(LISTED RECORDS Opens)
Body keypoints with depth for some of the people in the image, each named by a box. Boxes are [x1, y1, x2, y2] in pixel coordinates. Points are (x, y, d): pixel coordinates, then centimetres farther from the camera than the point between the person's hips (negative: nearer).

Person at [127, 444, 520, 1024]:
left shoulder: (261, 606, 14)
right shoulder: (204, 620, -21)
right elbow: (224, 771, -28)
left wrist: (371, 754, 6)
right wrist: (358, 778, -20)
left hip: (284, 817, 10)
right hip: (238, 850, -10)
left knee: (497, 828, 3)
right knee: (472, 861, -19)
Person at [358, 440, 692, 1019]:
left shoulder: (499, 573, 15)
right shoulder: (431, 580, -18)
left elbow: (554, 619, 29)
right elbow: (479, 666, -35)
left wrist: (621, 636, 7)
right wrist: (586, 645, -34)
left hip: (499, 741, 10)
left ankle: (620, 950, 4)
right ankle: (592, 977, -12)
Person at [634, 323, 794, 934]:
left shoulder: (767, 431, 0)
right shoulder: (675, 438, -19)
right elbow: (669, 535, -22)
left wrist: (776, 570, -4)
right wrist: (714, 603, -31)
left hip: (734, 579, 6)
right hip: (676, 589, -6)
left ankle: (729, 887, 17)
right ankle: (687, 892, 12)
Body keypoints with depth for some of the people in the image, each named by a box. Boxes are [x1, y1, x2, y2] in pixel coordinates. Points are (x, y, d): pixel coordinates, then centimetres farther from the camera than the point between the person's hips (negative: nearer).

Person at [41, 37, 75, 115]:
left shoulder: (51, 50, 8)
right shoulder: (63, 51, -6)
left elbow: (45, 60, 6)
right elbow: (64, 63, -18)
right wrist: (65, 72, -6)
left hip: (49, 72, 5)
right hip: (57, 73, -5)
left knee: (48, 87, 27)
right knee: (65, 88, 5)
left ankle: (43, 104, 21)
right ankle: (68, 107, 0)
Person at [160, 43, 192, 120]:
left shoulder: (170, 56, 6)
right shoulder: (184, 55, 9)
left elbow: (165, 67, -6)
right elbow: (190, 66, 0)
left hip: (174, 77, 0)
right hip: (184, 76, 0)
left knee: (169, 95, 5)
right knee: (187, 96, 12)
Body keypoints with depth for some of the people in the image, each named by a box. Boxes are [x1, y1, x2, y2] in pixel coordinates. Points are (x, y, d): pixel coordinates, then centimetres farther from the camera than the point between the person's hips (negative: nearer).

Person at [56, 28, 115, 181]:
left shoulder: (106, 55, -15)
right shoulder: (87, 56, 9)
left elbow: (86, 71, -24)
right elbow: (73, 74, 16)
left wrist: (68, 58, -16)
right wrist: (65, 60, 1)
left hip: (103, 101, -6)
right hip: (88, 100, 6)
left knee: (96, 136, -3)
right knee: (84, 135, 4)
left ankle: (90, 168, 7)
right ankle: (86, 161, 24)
(LISTED RECORDS Closes)
At the line containing "right wrist: (65, 60, 1)", start copying. Continue exactly through the final line of the entries above and stop there.

ANSWER SPACE:
right wrist: (65, 60, 1)
left hip: (103, 101, -6)
right hip: (88, 100, 6)
left knee: (96, 136, -3)
right knee: (84, 135, 4)
left ankle: (90, 168, 7)
right ankle: (86, 161, 24)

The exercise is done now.